Science fiction enthusiasts have often suggested that a time will come when one’s consciousness after death can be stored somewhere to continue its life, but obviously it takes more than storage to create life. Nevertheless, on storage, the current-day version of this is to write a book or create a piece of art with one’s name attached to it. If the work has a social impact, one will be guaranteed celebrity after death. One of my mentors, the late Professor Peter H. Schiller of MIT, used to mention in his lectures (to undergraduates) that the point of doing science is to become famous (whether in one’s lifetime or after death was never specified, but knowing Peter he would have preferred the former which typically requires getting a Nobel prize).
The ultimate neurophysiological engram is in the cerebellum, as mediated by the synapses onto the Purkinje neurons (Gallistel et al. 2022). The inputs to this circuit can be manipulated with direct electrical stimulation devoid of any telencephalon to create lasting memories in mammals, but the memories will lack the sensory/declarative richness provided by an intact neocortex (Tehovnik, Hasanbegović, Chen 2024). Since all conscious, declarative experience is stored in the telencephalon whose memory capacity in humans has been estimated to be 1.6 x 10^14 bits [or 2 ^(1.6 x 10^14) possibilities, Tehovnik, Hasanbegović, Chen 2024], this means it is conceivable that a telencephalon possessing the experience of another individual could be transplanted onto the cerebellar circuitry of someone who has undergone severe telencephalic damage. Two pieces of evidence support this idea. First, Stephen Hawking who had motor neuron disease (i.e., amyotrophic lateral sclerosis) could use a muscle twitch to deliver his lectures and contribute to scientific exchange since his telencephalon was intact so a computer could act as his cerebellum (De Lange 2011; Denman et al. 1997; Tehovnik, Patel, Tolias et al. 2021).

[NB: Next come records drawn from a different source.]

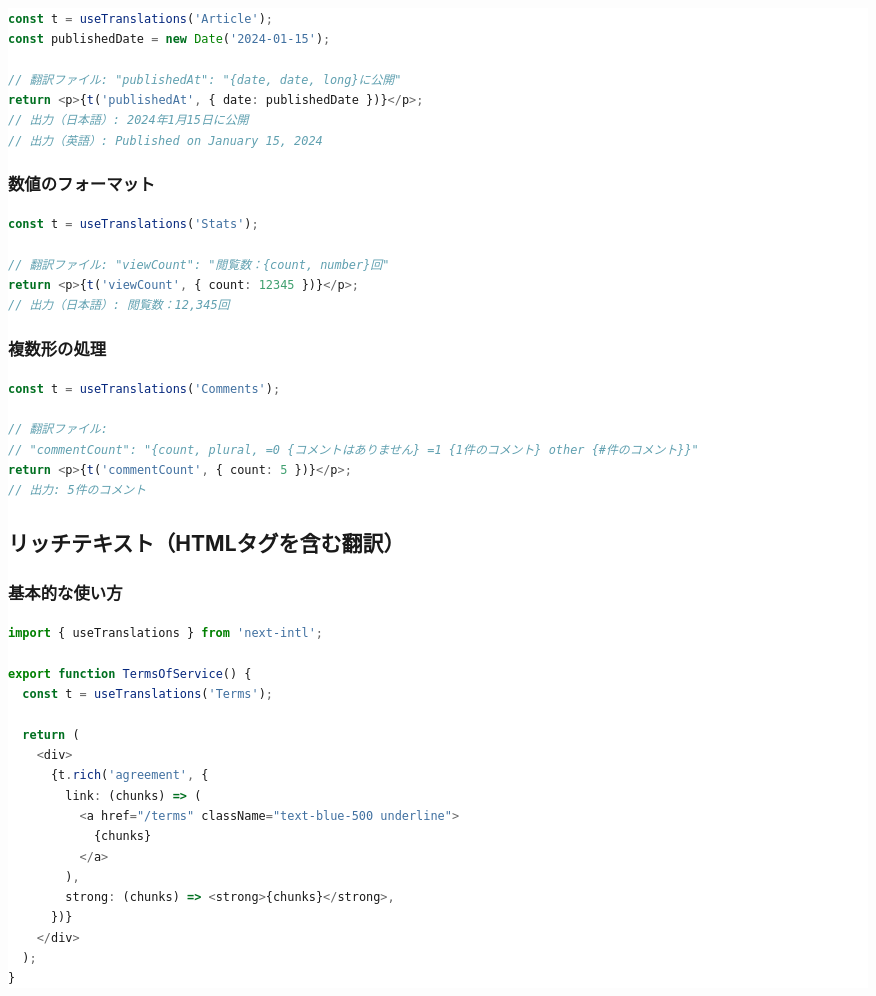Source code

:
 ```typescript
const t = useTranslations('Article');
const publishedDate = new Date('2024-01-15');

// 翻訳ファイル: "publishedAt": "{date, date, long}に公開"
return <p>{t('publishedAt', { date: publishedDate })}</p>;
// 出力（日本語）: 2024年1月15日に公開
// 出力（英語）: Published on January 15, 2024
```

### 数値のフォーマット

```typescript
const t = useTranslations('Stats');

// 翻訳ファイル: "viewCount": "閲覧数：{count, number}回"
return <p>{t('viewCount', { count: 12345 })}</p>;
// 出力（日本語）: 閲覧数：12,345回
```

### 複数形の処理

```typescript
const t = useTranslations('Comments');

// 翻訳ファイル:
// "commentCount": "{count, plural, =0 {コメントはありません} =1 {1件のコメント} other {#件のコメント}}"
return <p>{t('commentCount', { count: 5 })}</p>;
// 出力: 5件のコメント
```

## リッチテキスト（HTMLタグを含む翻訳）

### 基本的な使い方

```typescript
import { useTranslations } from 'next-intl';

export function TermsOfService() {
  const t = useTranslations('Terms');
  
  return (
    <div>
      {t.rich('agreement', {
        link: (chunks) => (
          <a href="/terms" className="text-blue-500 underline">
            {chunks}
          </a>
        ),
        strong: (chunks) => <strong>{chunks}</strong>,
      })}
    </div>
  );
}
```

Second, a groundbreaking study was conducted by Prsa, Galiñanes et al. (2017). In this study electrical stimulation of the somatosensory cortex was used to condition individual neurons in the motor cortex using a ‘minimal’ brain-machine-interface paradigm. The only part of the preparation that was not under artificial control was the delivery of the reward, which could have been done by activation of the subcortical reward circuits of the forebrain (Olds and Milner 1954). This minimalist model proves that associations are made within the telencephalon at the single cell level, as—of course—already suspected by Hebb (1949, 1961, 1968). But unlike the minimalist circuit of the cerebellum (Gallistel et al. 2022), which under normal circumstances has access to the motor system via a rate code to drive the muscles, the telencephalon normally operates according to a conscious, declarative code given its massive innervation from all the senses and its enhancement of the sensory experience, as exemplified by the telencephalic visual system of primates containing neurons that encode color, motion, orientation, shape, texture, and depth (Schiller and Tehovnik 2015; Tehovnik, Hassanbegović, Chen 2024; Tehovnik, Patel, Tolias et al. 2021).
In short, we believe a time may come when a telencephalic module (representing all the conscious, declarative experiences of a lifetime) may be transplantable onto a subcortical cerebellar circuitry to continue one’s consciousness. However, the recovery of function will be imperfect: putting Pelé’s telencephalon onto Einstein’s cerebellum (and body) will not make for a world-class footballer; as well, we will learn at an instant the importance of all the subconscious motor routines stored in the donor’s cerebellum (and body). Sigmond Freud would have something to say about this.